Elle plaque Patrick contre sa poitrine et caresse sa grosse tête ronde. Elle s’allonge sur mon lit, posant ses bottines sur ma couette. C’est à ça qu’on voit à quel point ma mère cède tout à ma meilleure amie.
— Tes chaussures, crado !
Elle les retire une à une à l’aide de ses pieds. Ses bottines tapent contre l’encadrement de mon lit avant de dégringoler sur le parquet. Je me laisse tomber à côté d’elle avant de me coller contre son corps chaud et rassurant. Élie glisse sa main libre dans mes boucles blondes.
— Tu n’as pas répondu à ma question.
— Euh… à cause de ça, soufflé-je en relevant la manche de mon sweat.
— Oh, Alix.
Ma meilleure amie lâche Patrick pour saisir mon bras mutilé. Mon corps entier frissonne lorsque ses lèvres douces se posent sur mes cicatrices encore fraiches. J’ai l’impression d’être un chaton sans défense, dont la mère lèche les bobos. J’enfouis mon visage couvert de honte dans le creux de son cou.
— Je t’aime, chuchote-t-elle avant de déposer un baiser sur mes cheveux.
— Tu m’as manqué. C’est pas pareil sans toi.
— Et moi alors, qu’est-ce que je devrais dire ? Ce lycée est vraiment naze.
— Viens habiter ici…
— Tu sais que je le ferais si je pouvais. Bon alors… comment notre charmant voisin a pris la nouvelle ?
— Laquelle ? Que je suis trans ou que je lui ai menti pendant un mois ?
— Euh… les deux, je suppose ? J’imagine que ça ne s’est pas très bien passé, vu les journaux…
Je tends le bras au-dessus du corps mince de ma meilleure amie pour attraper Patrick.
— Il n’a aucun problème avec le fait que je sois trans.
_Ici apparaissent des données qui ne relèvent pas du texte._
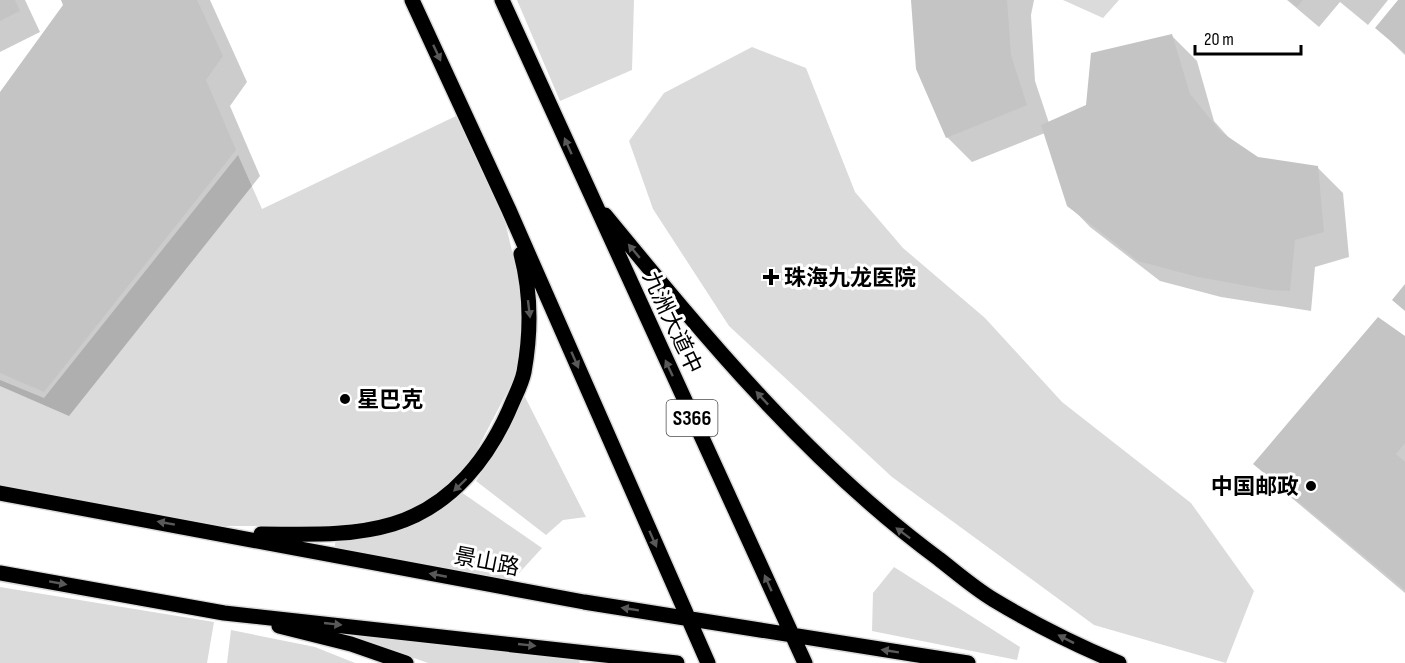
<svg xmlns="http://www.w3.org/2000/svg" width="1405" height="663" font-family="'Sofia Sans Condensed','Noto Sans SC',sans-serif">
	<style>
		.green { fill: #dbdbdb }
		.shadow { fill: #0003 }
		.building { fill: #c4c4c4 }
		.lines { fill: none; stroke-linecap: round; stroke-linejoin: round }
		.primary-casing { stroke: #dbdbdb; stroke-width: 18 }
		.primary { stroke: #000; stroke-width: 15 }
		.oneway { fill: #595959 }
		.poi-dot { fill: #000; stroke: #fff; stroke-width: 2 }
		.labels { text-anchor: middle; stroke-width: 6; stroke-linejoin: round; paint-order: stroke }
		.shield { fill: #fff; stroke: #4c4c4c; stroke-width: 1.5 }
		.shield-label { font-size: 21px; font-weight: bold; fill: #000 }
		.poi-label { font-size: 22px; font-weight: bold; fill: #000; stroke: #fff; text-anchor: start }
		.street-label { font-size: 22px; fill: #000; stroke: #fff }
	</style>
	<rect width="100%" height="100%" fill="#fff"/>
	<path class="green" d="M517 0H634L632 70 560 101Z
		M1063 0H1119L1103 18Z
		M752 47 806 68 855 192 903 248 985 318 1062 402 1191 503 1254 591 1226 663 1094 625 892 477 729 326 653 209 629 141 664 93Z
		M456 116 503 213 516 268 523 321 516 375 469 465 434 497 394 517 335 526H223L0 485V380L44 398 238 155 262 209Z
		M523 393 586 517 563 520 546 535 476 481 504 437Z
		M461 492 542 548 510 583 334 550 336 539Z
		M894 567 1020 647 1017 660 872 631 873 593Z
		M0 587 214 622 207 663H0Z
		M332 629 576 657 580 663H428Z
		M231 630 315 647 355 663H227Z"/>
	<path class="shadow" d="M0 0H25L40 32 0 52Z
		M63 0H210L247 82 230 106 260 176 69 416 0 386V95L65 5Z
		M912 0H1034L1031 15 1035 81 1049 123 1087 106 1172 36 1197 61 1214 121 1230 139 1258 159 1318 168 1343 193 1349 257 1315 267 1311 311 1221 297 1160 281 1090 227 1069 205 1045 133 972 162 947 137Z
		M1287 0H1388L1368 25 1340 2 1319 27Z
		M1400 0H1405V55L1377 28Z
		M1405 338V593L1281 489 1256 464Z"/>
	<path class="building" d="M0 0H15L20 11 0 21Z
		M61 0H197L223 56 206 80 236 150 44 392 0 373V92L63 5Z
		M911 0H1007L1011 55 1027 105 946 138 916 69Z
		M1289 0H1303L1297 7Z
		M1398 0H1405V53L1375 28Z
		M1172 34 1190 94 1221 132 1258 157 1318 166 1324 232 1295 240 1290 291 1270 290 1198 277 1138 261 1067 206 1041 125 1086 105 1091 53Z
		M1405 284V311L1392 300Z
		M1378 317 1405 336V443L1396 454 1405 462V590L1253 464Z"/>
	<g class="lines">
		<g class="primary-casing">
			<path id="primary" d="M412 0 509 210 708 663
				M502 0 805 663
				M605 215C707 339 809 463 939 559 957 573 974 588 994 600 1034 624 1076 645 1119 663
				M0 493 584 602 968 663
				M261 534C304 534 350 537 393 524 452 506 490 457 513 401 517 392 522 382 524 372 531 333 531 292 521 254
				M0 573 224 613 677 663
				M279 626 351 644 406 663"/>
		</g>
		<use href="#primary" class="primary"/>
	</g>
	<defs><path id="oneway-solid" d="M-6-.8H1V-3.2L6.5 0L1 3.2V.8H-6Z" transform="scale(1.5)"/></defs>
	<g class="oneway">
		<use href="#oneway-solid" transform="translate(437 53) rotate(65)"/>
		<use href="#oneway-solid" transform="translate(568 146) rotate(-114)"/>
		<use href="#oneway-solid" transform="translate(634 251) rotate(-130)"/>
		<use href="#oneway-solid" transform="translate(529 309) rotate(83)"/>
		<use href="#oneway-solid" transform="translate(575 360) rotate(66)"/>
		<use href="#oneway-solid" transform="translate(669 368) rotate(-115)"/>
		<use href="#oneway-solid" transform="translate(762 398) rotate(-133)"/>
		<use href="#oneway-solid" transform="translate(460 485) rotate(136)"/>
		<use href="#oneway-solid" transform="translate(166 523) rotate(-170)"/>
		<use href="#oneway-solid" transform="translate(903 533) rotate(-143)"/>
		<use href="#oneway-solid" transform="translate(653 539) rotate(66)"/>
		<use href="#oneway-solid" transform="translate(438 575) rotate(-169)"/>
		<use href="#oneway-solid" transform="translate(58 583) rotate(10)"/>
		<use href="#oneway-solid" transform="translate(768 583) rotate(-114)"/>
		<use href="#oneway-solid" transform="translate(630 609) rotate(-171)"/>
		<use href="#oneway-solid" transform="translate(333 624) rotate(6)"/>
		<use href="#oneway-solid" transform="translate(1066 639) rotate(-153)"/>
		<use href="#oneway-solid" transform="translate(527 645) rotate(6)"/>
		<use href="#oneway-solid" transform="translate(890 651) rotate(-171)"/>
	</g>
	<g class="poi-dot">
		<path d="M768 268h6v6h6v6h-6v6h-6v-6h-6v-6h6z"/>
		<circle cx="345" cy="399" r="6"/>
		<circle cx="1311" cy="486" r="6"/>
	</g>
	<g class="labels">
		<rect class="shield" x="666.5" y="400" width="51" height="36" rx="4.5"/>
		<g class="shield-label">
			<text x="692" y="425">S366</text>
		</g>
		<g class="poi-label">
			<text x="784" y="285">珠海九龙医院</text>
			<text x="357" y="407">星巴克</text>
			<text x="1299" y="494" text-anchor="end">中国邮政</text>
		</g>
		<g class="street-label">
			<text transform="translate(673 322) rotate(65)" y="8">九洲大道中</text>
			<text transform="translate(487 561) rotate(11)" y="8">景山路</text>
		</g>
	</g>
	<path d="M1195 45v9h106v-9" fill="none" stroke="#000000" stroke-width="3"/>
	<text x="1204" y="45" font-size="18" fill="#000000" stroke="#ffffff" stroke-width="4.5" paint-order="stroke">20 m</text>
</svg>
Il m’a même dit qu’il l’avait deviné tout seul.
— Ah ouais ? C’est une très bonne nouvelle, non ?
— Oui, oui… mais il m’en veut vraiment beaucoup de lui avoir menti pour… Eryn.
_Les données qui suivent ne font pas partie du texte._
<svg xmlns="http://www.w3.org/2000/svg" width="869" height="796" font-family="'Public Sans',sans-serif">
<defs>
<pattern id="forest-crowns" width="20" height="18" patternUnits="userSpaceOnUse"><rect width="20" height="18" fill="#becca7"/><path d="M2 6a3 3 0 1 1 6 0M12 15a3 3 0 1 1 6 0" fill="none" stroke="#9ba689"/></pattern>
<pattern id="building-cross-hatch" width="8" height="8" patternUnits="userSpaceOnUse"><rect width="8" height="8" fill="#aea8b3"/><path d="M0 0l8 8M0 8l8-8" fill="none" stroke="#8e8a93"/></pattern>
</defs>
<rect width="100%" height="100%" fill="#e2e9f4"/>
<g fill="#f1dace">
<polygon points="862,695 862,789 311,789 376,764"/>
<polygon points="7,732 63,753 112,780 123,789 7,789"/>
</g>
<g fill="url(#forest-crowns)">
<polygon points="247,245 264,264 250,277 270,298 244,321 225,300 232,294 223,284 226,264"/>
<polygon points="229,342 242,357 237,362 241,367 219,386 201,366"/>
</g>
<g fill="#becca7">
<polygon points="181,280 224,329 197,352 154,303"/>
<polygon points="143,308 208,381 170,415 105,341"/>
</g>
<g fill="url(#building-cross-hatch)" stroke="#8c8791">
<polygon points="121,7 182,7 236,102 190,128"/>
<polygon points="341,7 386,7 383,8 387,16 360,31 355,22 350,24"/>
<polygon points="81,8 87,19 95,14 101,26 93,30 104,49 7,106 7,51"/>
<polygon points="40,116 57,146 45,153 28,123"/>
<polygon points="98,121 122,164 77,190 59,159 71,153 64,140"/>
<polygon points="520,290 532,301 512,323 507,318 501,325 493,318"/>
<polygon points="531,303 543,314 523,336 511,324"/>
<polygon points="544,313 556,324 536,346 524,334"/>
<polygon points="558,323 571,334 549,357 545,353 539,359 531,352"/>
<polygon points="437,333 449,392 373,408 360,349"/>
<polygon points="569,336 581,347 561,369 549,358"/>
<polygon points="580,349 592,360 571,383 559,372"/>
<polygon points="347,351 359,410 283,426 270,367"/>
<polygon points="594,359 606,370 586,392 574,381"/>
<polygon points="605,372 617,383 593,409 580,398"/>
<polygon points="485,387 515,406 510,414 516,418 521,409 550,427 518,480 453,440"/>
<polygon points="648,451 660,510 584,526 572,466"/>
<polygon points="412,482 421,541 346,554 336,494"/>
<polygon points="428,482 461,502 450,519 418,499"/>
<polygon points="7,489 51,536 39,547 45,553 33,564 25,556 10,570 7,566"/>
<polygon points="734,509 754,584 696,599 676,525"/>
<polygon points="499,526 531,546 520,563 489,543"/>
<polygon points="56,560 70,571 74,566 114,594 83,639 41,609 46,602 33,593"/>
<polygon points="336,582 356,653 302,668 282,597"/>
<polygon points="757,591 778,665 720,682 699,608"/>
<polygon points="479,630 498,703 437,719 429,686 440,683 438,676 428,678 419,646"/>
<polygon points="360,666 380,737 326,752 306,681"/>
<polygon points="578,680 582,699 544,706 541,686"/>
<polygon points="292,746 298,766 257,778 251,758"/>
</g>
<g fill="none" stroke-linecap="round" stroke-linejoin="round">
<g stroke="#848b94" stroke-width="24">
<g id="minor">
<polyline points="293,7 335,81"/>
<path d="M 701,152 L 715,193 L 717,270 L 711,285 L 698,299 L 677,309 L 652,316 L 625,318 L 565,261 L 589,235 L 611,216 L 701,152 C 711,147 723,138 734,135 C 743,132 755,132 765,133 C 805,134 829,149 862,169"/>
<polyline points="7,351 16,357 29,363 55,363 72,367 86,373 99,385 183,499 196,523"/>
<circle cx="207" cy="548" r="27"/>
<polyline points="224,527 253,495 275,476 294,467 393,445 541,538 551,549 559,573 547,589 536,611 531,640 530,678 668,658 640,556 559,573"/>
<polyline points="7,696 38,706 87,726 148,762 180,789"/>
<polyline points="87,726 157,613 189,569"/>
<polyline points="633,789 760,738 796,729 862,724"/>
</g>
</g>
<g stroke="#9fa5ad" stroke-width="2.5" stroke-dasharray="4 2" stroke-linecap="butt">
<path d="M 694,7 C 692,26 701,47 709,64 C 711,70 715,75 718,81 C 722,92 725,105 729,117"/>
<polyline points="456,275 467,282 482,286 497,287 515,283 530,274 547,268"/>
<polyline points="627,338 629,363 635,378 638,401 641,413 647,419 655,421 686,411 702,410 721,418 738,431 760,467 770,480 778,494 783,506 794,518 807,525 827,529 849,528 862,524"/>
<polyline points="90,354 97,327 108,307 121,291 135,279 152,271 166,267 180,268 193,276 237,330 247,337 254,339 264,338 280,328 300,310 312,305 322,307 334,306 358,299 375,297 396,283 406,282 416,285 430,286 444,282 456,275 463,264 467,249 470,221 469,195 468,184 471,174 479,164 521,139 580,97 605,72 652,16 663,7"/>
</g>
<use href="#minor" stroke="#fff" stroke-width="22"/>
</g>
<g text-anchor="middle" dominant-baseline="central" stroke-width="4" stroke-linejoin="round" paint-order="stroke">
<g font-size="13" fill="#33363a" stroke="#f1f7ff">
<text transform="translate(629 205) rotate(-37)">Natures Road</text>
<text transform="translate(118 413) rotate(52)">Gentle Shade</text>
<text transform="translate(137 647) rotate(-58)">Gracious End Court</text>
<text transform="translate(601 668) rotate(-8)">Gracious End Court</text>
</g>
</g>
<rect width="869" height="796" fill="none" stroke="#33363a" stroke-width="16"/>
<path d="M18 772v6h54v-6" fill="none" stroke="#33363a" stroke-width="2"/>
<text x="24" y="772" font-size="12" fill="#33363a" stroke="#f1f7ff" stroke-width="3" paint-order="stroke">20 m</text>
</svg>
— Mmh… C’est vrai que ce n’était peut-être pas une bonne idée finalement…
Je me mords l’intérieur de la joue.
— Avoue que parfois tu as des idées de merde, El.
Elle laisse échapper un long soupir.
— Bon ok, j’avoue… Désolée, j’aurais dû te pousser à lui dire la vérité plutôt que t’inciter à faire un truc aussi débile. J’aurais dû comprendre plus tôt qu’il était vraiment important pour toi.
Je me tourne vers elle pour l’enlacer.
— Merci. Et moi, j’aurais dû lui dire la vérité tout de suite. J’ai vraiment merdé, El. Je ne sais pas quoi faire pour qu’il me pardonne…
— On a vraiment merdé, me corrige-t-elle tout en massant mon crâne de ses ongles manucurés.
Je ferme les yeux pour mieux apprécier la chaleur de son contact, son parfum au monoï de chez Yves Rocher qu’elle porte depuis le collège et qui sent l’été et les vacances, sa main qui me masse le cuir chevelu, réconfortante.
— Allez, glisse-toi sous les draps. Il est temps de dormir un peu.
Je m’exécute, encore tout habillé. Ses massages m’ont presque endormi et je n’ai pas la force de m’agiter. Élie enlève son jean et son soutien-gorge, qu’elle balance sur le parquet avant d’éteindre la lumière. Puis elle s’allonge à mes côtés, Patrick entre nous deux et sa main glissée dans la mienne.